To the reader: This article originally appeared in Student Life’s annual April Fools’ issue. Please don’t take anything in it as fact. We made it all up.
(U-WIRE) CAMBRIDGE, MA.—Ever since I began school in the Faculty of Letters, I was forced to stay up with the new trend of saving my ‘clean’ pair of boxers for Thursday nights.
Yes, I am from Greenwich and am not here on scholarship, but I do not have enough underwear to make it through the week. I returned to school this semester with a personal-best twelve pairs of boxers and two “tightie-whities.”
I thought that that would be enough. I had even bought a few extra pair before returning to school this spring. I had less than that number in high school, and it seemed to work just fine. I even played croquet then for the Andover team.
I was most certainly unaware of how often my mother and housekeeper Conchita laundered my clothing. Who knew how long my underwear would last and how much coin-operated washing actually costs? Every-other Saturday morning I had only three clean pair of underwear left, so I began a system of rationing to last me through the next week.
I wasn’t the first though. My good chum Josh Sternum does the same thing. He is from Morton Grove Illinois, which, from what I hear, has nothing on Greenwich, but he said it was a good idea. In fact, he only had seven pair of boxers and no “tightyie-whities.”
So I learned from him—and so can you—that you have to “take advantage of the little things.” He always says: “There’s a reason why they have two sides, you know.” He called this “two-sided saturation.” I also ration well now thanks to “Commando Tuesdays” and “al Fresco [in the open air] Fridays.”
You need a break sometimes. It gives you more freedom, better circulation, and, you know, it’s just cool. “Everyone needs to bo-jangle every now and then,” as the boys would say.
If you want to be your ‘freshest’ for the traditional Thursday night pub-crawl, this is a great way to do it. How else can you save money on laundry and take advantage of drink specials each week.
Ladies, I know that you all have plenty of underwear, so there is no need to save. BUT, you do have to wear the right kind of underwear. I mean, everyone goes out to hook up, so you don’t wear your grandma panties-you gotta wear something cute just in case.

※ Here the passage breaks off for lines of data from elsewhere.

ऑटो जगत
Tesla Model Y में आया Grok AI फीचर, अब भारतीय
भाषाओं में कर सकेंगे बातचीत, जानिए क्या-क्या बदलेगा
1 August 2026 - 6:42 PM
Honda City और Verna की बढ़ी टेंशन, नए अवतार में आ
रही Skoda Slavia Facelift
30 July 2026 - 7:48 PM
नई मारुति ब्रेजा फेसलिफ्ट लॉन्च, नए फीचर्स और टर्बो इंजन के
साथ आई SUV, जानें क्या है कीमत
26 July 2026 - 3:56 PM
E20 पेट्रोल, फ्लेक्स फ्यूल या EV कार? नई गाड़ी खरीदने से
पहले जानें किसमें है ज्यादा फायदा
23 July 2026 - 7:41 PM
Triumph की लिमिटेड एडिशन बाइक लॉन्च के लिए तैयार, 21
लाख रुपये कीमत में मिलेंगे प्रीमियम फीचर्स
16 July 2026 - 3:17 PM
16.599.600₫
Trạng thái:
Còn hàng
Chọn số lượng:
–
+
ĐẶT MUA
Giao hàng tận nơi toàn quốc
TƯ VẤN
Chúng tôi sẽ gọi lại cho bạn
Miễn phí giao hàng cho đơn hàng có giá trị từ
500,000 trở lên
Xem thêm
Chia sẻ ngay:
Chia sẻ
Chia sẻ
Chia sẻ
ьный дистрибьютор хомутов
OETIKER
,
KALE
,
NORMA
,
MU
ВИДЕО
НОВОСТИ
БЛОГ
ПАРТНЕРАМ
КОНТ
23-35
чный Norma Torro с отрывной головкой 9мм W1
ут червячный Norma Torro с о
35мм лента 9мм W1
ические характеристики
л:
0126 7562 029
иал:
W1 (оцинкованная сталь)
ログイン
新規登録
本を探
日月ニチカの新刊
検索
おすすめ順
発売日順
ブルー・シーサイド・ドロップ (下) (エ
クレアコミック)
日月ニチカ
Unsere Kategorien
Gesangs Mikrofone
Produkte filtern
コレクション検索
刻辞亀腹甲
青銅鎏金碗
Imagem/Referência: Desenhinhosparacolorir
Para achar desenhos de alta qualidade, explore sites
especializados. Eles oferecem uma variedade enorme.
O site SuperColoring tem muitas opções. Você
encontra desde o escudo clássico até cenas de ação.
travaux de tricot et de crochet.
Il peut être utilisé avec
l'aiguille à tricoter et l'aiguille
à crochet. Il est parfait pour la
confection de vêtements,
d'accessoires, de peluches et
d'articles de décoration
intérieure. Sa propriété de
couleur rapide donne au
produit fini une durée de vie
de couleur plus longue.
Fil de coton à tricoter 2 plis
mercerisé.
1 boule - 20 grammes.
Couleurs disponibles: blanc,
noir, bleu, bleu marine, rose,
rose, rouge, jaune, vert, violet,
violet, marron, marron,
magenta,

Let me just clarify by saying that I never go to out to hook up. But anyway, you know, like I was saying, you have to wear the right underwear. You can’t have panty lines showing through your black pants, so I would suggest wearing thongs. I like those.
So there is my two cents: You have to wear a pair of underwear that fits well, looks good, and it must be clean. No doubt, brotha. You can’t expect to get your ‘schwerve on’ with your britches and your goods smelling like exotic goat cheese.